Ja sicher, in jeder Saison gibt es irgendeinen Modeschöpfer, der ein paar Männerbeine in Röcke steckt oder die Anzughose auf Kniehöhe enden lässt – also ungefähr da, wo bei den Cool Kids die Hose erst anfängt. Das bringt alles Fotos und Aufmerksamkeit, so wie die ebenso unvermeidlichen barbusigen Entwürfe in der Damen-Kollektion, aber keine Umsätze. Die Provokation verfliegt, die Innovation bleibt aus.

Dabei wäre die Zeit doch reif für einen modischen Quantensprung.
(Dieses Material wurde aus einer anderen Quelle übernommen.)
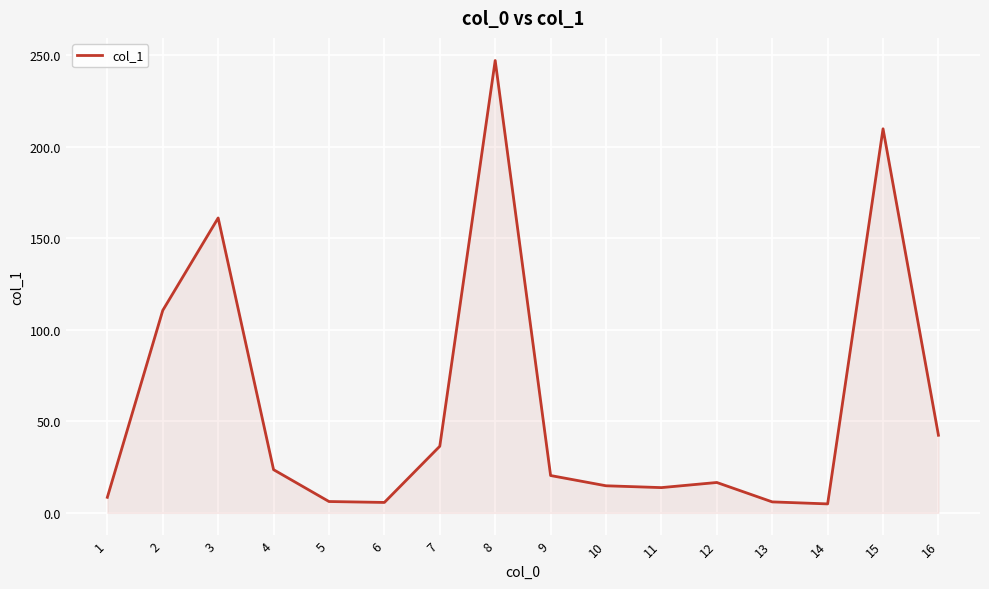

Is it true that the value at 8 is 247.1?

True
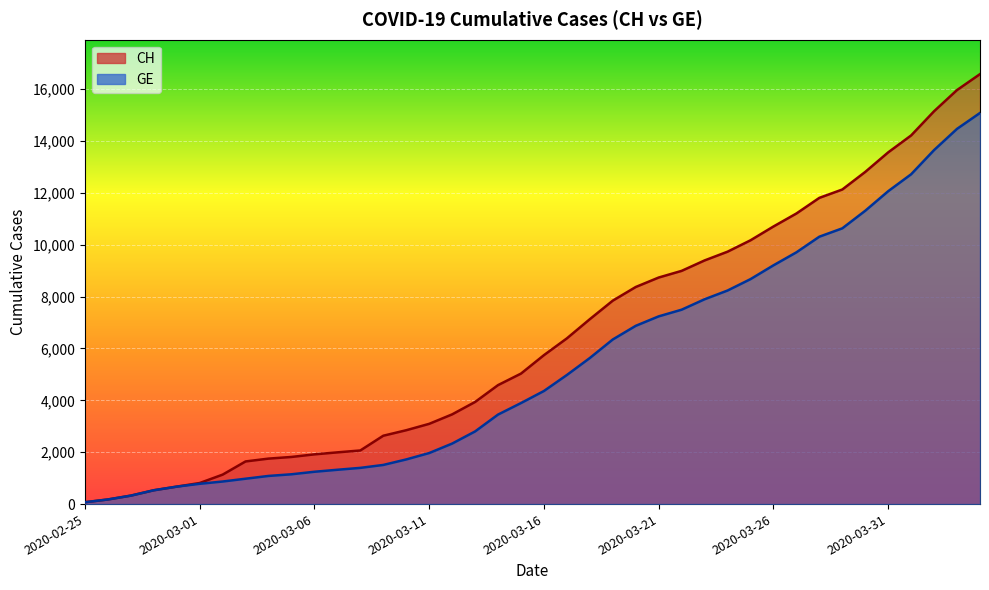

What is the total value across all series at 2020-03-31?

25619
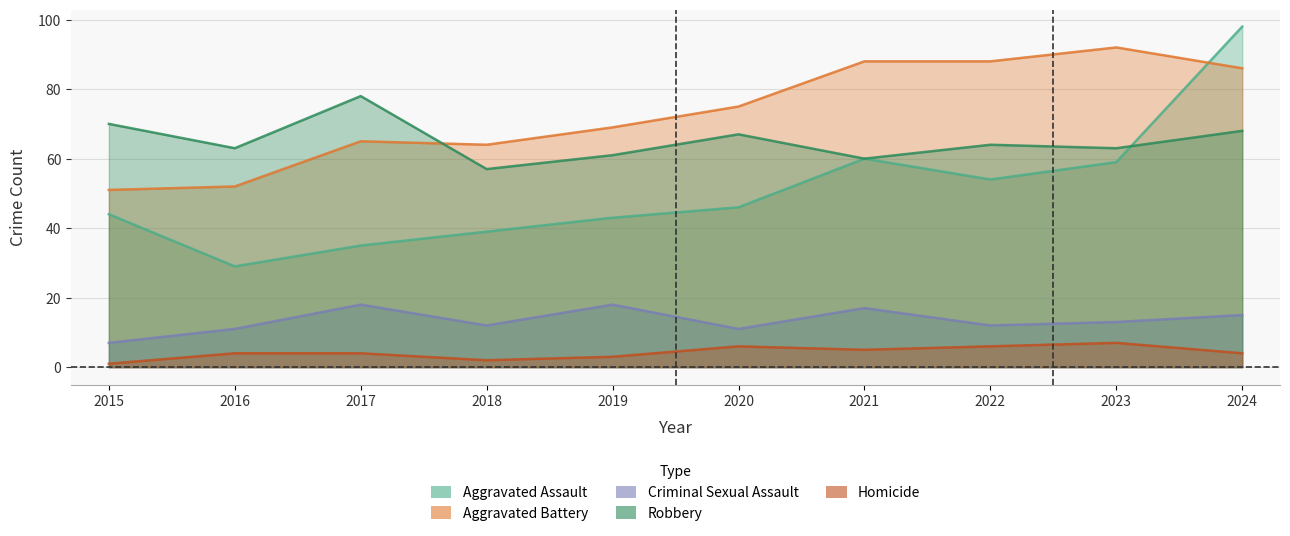

True or false: Aggravated Battery and Homicide cross at least once.

False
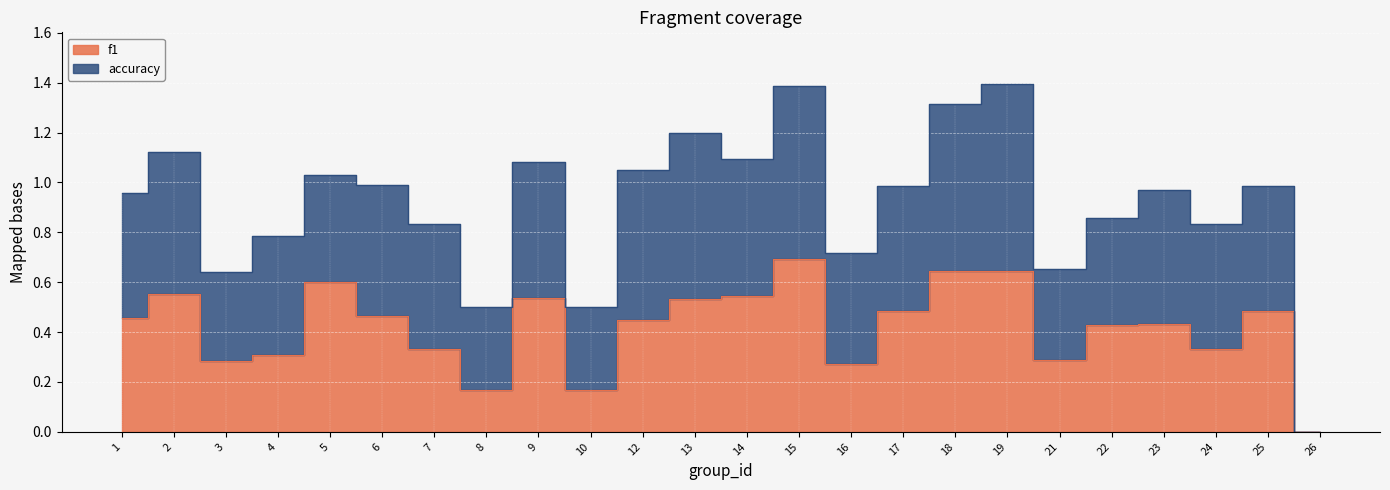

True or false: the data shows 0.2 at 10.

True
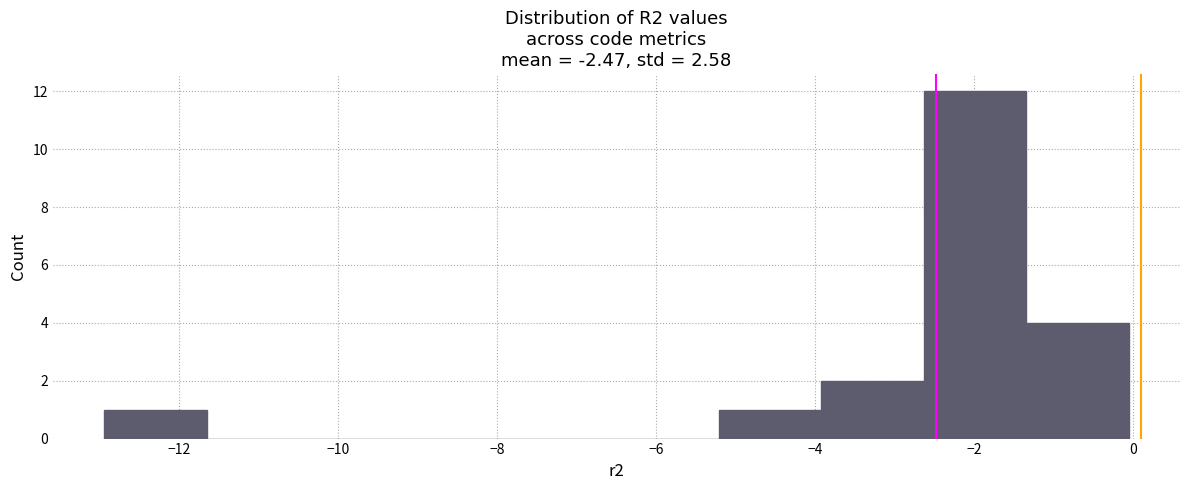

Reading left to right, transcribe this chart: for each bar, give the range it covers on the x-axis and its height. Neither the bar edges nor the heights are printed on the chart, so give them approximately, as read against the axes.

-13.0 to -11.6: 1
-11.6 to -10.4: 0
-10.4 to -9.0: 0
-9.0 to -7.8: 0
-7.8 to -6.4: 0
-6.4 to -5.2: 0
-5.2 to -4.0: 1
-4.0 to -2.6: 2
-2.6 to -1.4: 12
-1.4 to 0.0: 4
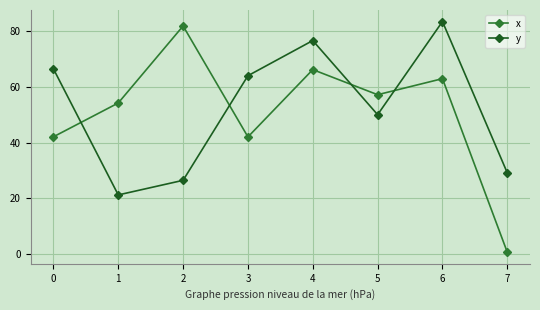

At which label does y reach its peak?

6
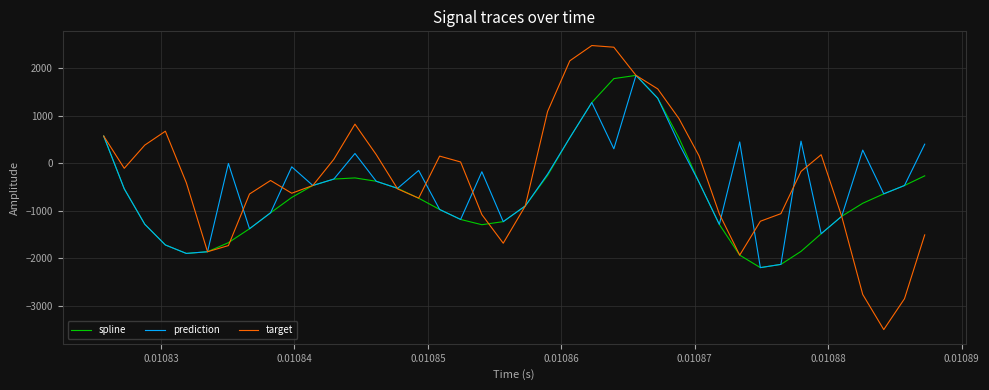

What is the minimum value for spline?

-2193.2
Dem alten Look kommt die Spannkraft abhanden: Auch bei offiziellsten Anlässen bleiben inzwischen Herrenhälse ungeschützt und der oberste Hemdknopf geöffnet – und im Bundestag wurde gerade eben erst die Krawattenpflicht für Schriftführer abgeschafft. Okay, das passierte auf Vorschlag von Claudia Roth, aber ganz ohne den Zeitgeist auf ihrer Seite hätte sich dieser, äh, modische Paradiesvogel wohl nicht durchsetzen können. Den alten Zopf abzuschneiden macht noch nicht automatisch eine neue Frisur. Gegen Konventionen rebellieren, indem man sie bricht, setzt noch keinen revolutionären neuen Standard. Und so etwas wie die „Freiheitsmütze“ der Jakobiner in der französischen Revolution haben wir nun mal noch nicht vorzuweisen. Auch eine bekenntnishafte Hosenmode wie bei den damaligen „Sansculotten“ fehlt uns – die eben keine „Ohnehosen“ waren, wie oft übersetzt, sondern „Ohnekniebundhosen“: Die Ende des 18. Jahrhunderts beim französischen Adel beliebten Kniebundhosen taugten halt nicht für körperliche Arbeit, Hosen bis zum Knöchel zu tragen war ein radikales politisches Statement.

„And now for something completely different“, hieß vor gut 40 Jahren die filmische Aufforderung der Revolutionäre von „Monty Python’s Flying Circus“ (damals übrigens finanziert vom britischen „Playboy“-Verleger Victor Lownes, aber das ist nun wirklich etwas völlig anderes). Die ersten paar Jahrtausende Modegeschichte haben ja auch reihenweise Anregungen für Fashion- Quantensprünge zu bieten. Da gibt es beispielsweise die wallende Toga, wie sie vor 2000 Jahren den edlen Römer schmückte – und heute, als Qamis, den edlen Saudi. Da gibt es den Harnisch, den Kaftan oder die Männer-Burka oder die Gugel, eine hochmittelalterliche Schulter-, Hals- und Kopfbedeckung, so ähnlich wie die obere Hälfte eines Hoodies.

Und wenn Ihnen das alles noch zu konventionell sein sollte – dann schöpfen Sie doch das Revolutionäre, indem Sie das alte Reaktionäre neu entdecken: die gepuderten Langhaarperücken à la Sonnenkönig, gemächtbetonende Unterwäsche im Mittelalterstil, den Kunstbauch des späten 16. Jahrhunderts oder die Schnabelschuhe des 14. Jahrhunderts, deren Spitzen (fast) bis ans Knie reichten. Nur den traditionellen neuguineanischen Horim dürfen Sie nicht wiederentdecken – denn das indonesische Parlament verbot schon 2008 das Tragen dieser Penisfutterale.

Text: Detlef Gürtler
Detlef Gürtler ist Wirtschaftsjournalist und Buchautor. Er lebt in Berlin und im spanischen Marbella.